Test results appear in the tabs in the bottom half of the Test Data Service window.

When you test or run a data service, two transformations run:

* The service transformation. This is the transformation you built.
* The generated transformation. PDI generates this based on executed SQL.

The following table describes the tabs and what to look for:

| Tab                                  | Description                                           | Tips                                                                                                               |
| ------------------------------------ | ----------------------------------------------------- | ------------------------------------------------------------------------------------------------------------------ |
| **Query Results**                    | Events during the test run and query results.         | Verify results. For streaming, watch updates per window.                                                           |
| **Optimized Queries**                | Processing information and results of optimizations.  | Verify optimizations applied correctly. Compare with **Service Metrics** and **Generated Transformation Logging**. |
| **Service Transformation Logging**   | Logs from the service transformation.                 | Check for design or runtime issues. Compare with **Generated Transformation Logging**.                             |
| **Generated Transformation Logging** | Logs from the generated transformation.               | Check SQL support issues. See [SQL support reference](#sql-support-reference).                                     |
| **Service Metrics**                  | GANTT chart timings for the service transformation.   | Find bottlenecks. Compare with **SQL Trans Metrics**.                                                              |
| **SQL Trans Metrics**                | GANTT chart timings for the generated transformation. | Find bottlenecks. Compare with **Service Metrics**.                                                                |

#### SQL support reference

The Pentaho Data Service is designed to support a subset of SQL clauses and literals that are useful for data blending, optimizations, and other scenarios.

Limitations and constraints are listed at the end.

**Supported SQL literals**

The Pentaho Data Service supports the following literals:

* Strings use single quotation marks. Escape a single quote using another single quote: `''`.
* Dates use square brackets. Supported formats:
  * `[yyyy/MM/dd HH:mm:ss.SSS]`
  * `[yyyy/MM/dd HH:mm:ss]`
  * `[yyyy/MM/dd]`
* For an `IN` list, date formats can use single quotes and dashes, for example:
  * `SELECT * FROM BUILDS WHERE BuildDate IN ('2015-03-18', '2015-03-22')`
  * You cannot use bracketed date formats in an `IN` list.
* `Number` and `BigNumber` cannot use grouping symbols. Use `.` for decimals, for example `123.45`.
* Integers contain digits only.
* Boolean values can be `TRUE` or `FALSE`.

**Supported SQL clauses**

The Pentaho Data Service supports the following clauses.

## Objective
Rewrite the Pentaho Data Service page from "The Pentaho Data Service is" up to and including "at the end.", replacing "subset" with "limited set".

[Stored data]
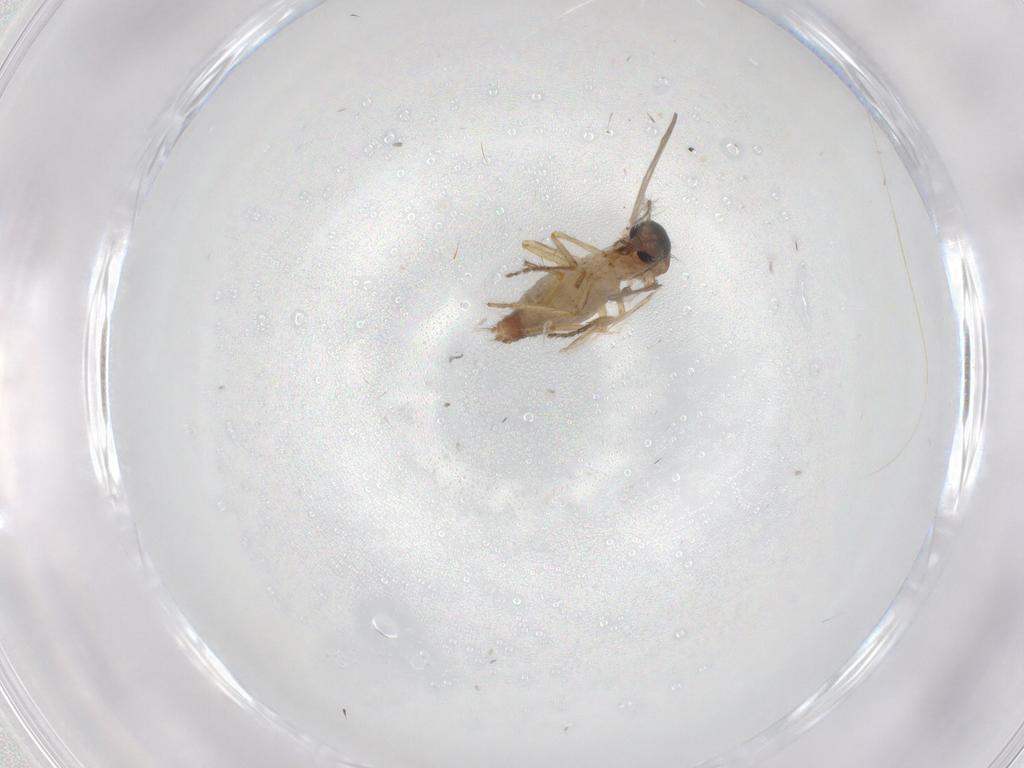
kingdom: Animalia
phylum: Arthropoda
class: Insecta
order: Diptera
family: Ceratopogonidae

## Finished task
The Pentaho Data Service is designed to support a limited set of SQL clauses and literals that are useful for data blending, optimizations, and other scenarios.

Limitations and constraints are listed at the end.